Global naming, and the “no va” myth.

Posted on Aug 5, 2012

Naming for multinational markets demands you learn what the name suggests in multiple languages and cultures.  You don’t want to discover too late that your brand means “poop” in Punjabi, or “fraud” in Farsi. But which and how many languages?

The easy answer is, as many languages as are spoken where you market, now or in the future.

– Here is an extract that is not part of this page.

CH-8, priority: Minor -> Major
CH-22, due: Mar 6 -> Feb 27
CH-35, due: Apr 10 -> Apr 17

Another reasonable answer for global marketers is, test your name in the 10 languages spoken by at least 100 million people. If you're belt-and-suspenders cautious, add the 13 languages spoken by more than 50 million. The list:

1. Mandarin
2. English
3. Spanish
4. Hindi (and Urdu)
5. Arabic
6. Bengali
7. Portugese
8. Russian
9. Japanese
10. Punjabi
11. German
12. Javanese
13. Wu
14. Marathi
15. Telugu
16. Vietnamese
17. French
18. Korean
19. Tamil
20. Cantonese
21. Turkish
22. Pashto
23. Italian

The popular myth about the Chevy Nova being a disaster in Spanish-speaking countries because “no va” means “no go” doesn’t hold water. The car may not have succeeded, but it was the car’s fault, not the name: the Spanish word for “nova” (the exploding star) is, um, “nova.”